2人の注文とほぼ同時にテーブルに現れる飲食物を、色気を滲ませながらも実にアンニュイに取る2人。

『フォルテさん、コーヒーもう7杯目ですよ』

『アンタこそチリドッグそれで何本目だい?』

見事なほど美しい夕焼け空だが、それも黄昏る2人の心象風景。

 

 

「きゃ〜〜〜〜ッ! やっぱアタシってヒロイン!? ドラマの最初に出るって事はやっぱメインヒロインってことよねえ!」

 最初のシーンを観て早くも感極まる蘭花だった。

「おいおい、あたしも出てるって事を忘れてもらっちゃ困るよ蘭花。それにハナっから大食いしてるヒロインがどこにいるってんだい」

「脇役のおばさんは引っ込んでてくれます?」

「んだとぉ!? もういっぺん言ってみな蘭花ぁ!」

「もう、静かにしてくださいなお2人とも。」

 

 

『はいはい。

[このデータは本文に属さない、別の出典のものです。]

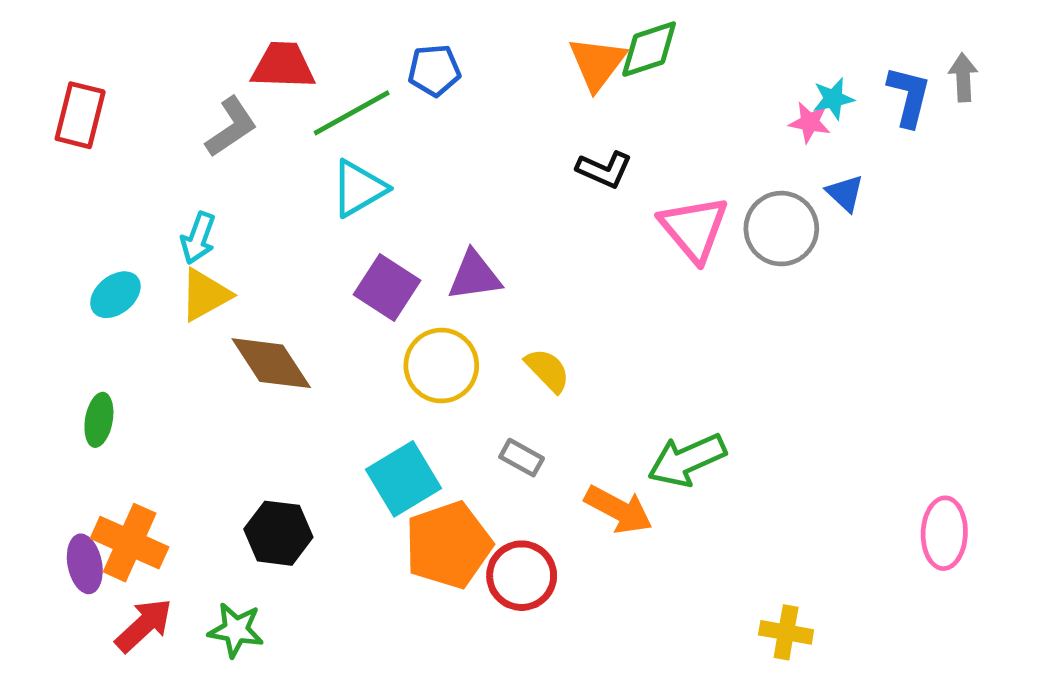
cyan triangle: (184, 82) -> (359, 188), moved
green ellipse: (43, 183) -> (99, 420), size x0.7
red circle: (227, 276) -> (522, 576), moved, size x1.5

出動、お願いしますよ』

  観れば壮年の上官から出動を促されているところだった。

  仮にも上官に怠慢をたしなめられたというのに、2人は明らかにやる気無さげに立ち上がってやる気の無い敬礼をしてやる気の無い声を出した。

『エンジェル隊、フォルテ・シュトーレン』

『蘭花・フランボワーズ』

『『これより、出動いたします……』』

  暗転。

  5人の美少女を主役とする皇国1のドラマは、実にやる気の無い表情から始まりの鼓動を打ったのである。

 

 

「あ! 見て見て紋章機が映ったよ!」

「ちょっとなんでラッキースターがアップなのよ! アタシのカンフーファイターは!?」

「お静かにお願いします…」

 

 

紋章機の発進とともにアップテンポの曲が流れ出す。

 

『てってて〜♪ てってってて〜♪ な〜んでど〜して〜♪ ピンチ〜しゃ〜れになんない〜♪ (ドキドキv)…………』

 

 

「お〜、そういやあんなの歌ったねえ…ってこの映像、歌詞の駄洒落かい」

「オヤジギャグ…」

「ちょっとしたひねりが利いてるだろ?」

「アニメじゃないんですから」

 

第1話のサブタイトルコールがミルフィーユの声で読み上げられる。

こうしてドラマ界の不朽の名作、「ギャラクシーエンジェル」は誕生した。

 

エンジェル隊が世に知られることになったエオニア戦役のことなどさておいて、なんでもありの抱腹絶倒エンターテイメントバラエティとしてなんだかどうにも絶好調で絶対無敵の人気を博していった。お笑い界、そしてドラマ界のさまざまな殿堂に名を列ね、トランスバール皇国に「G..景気」「G..文化」「G..風○○」などと後に称される、時代の一大ムーブメントが起こることになる。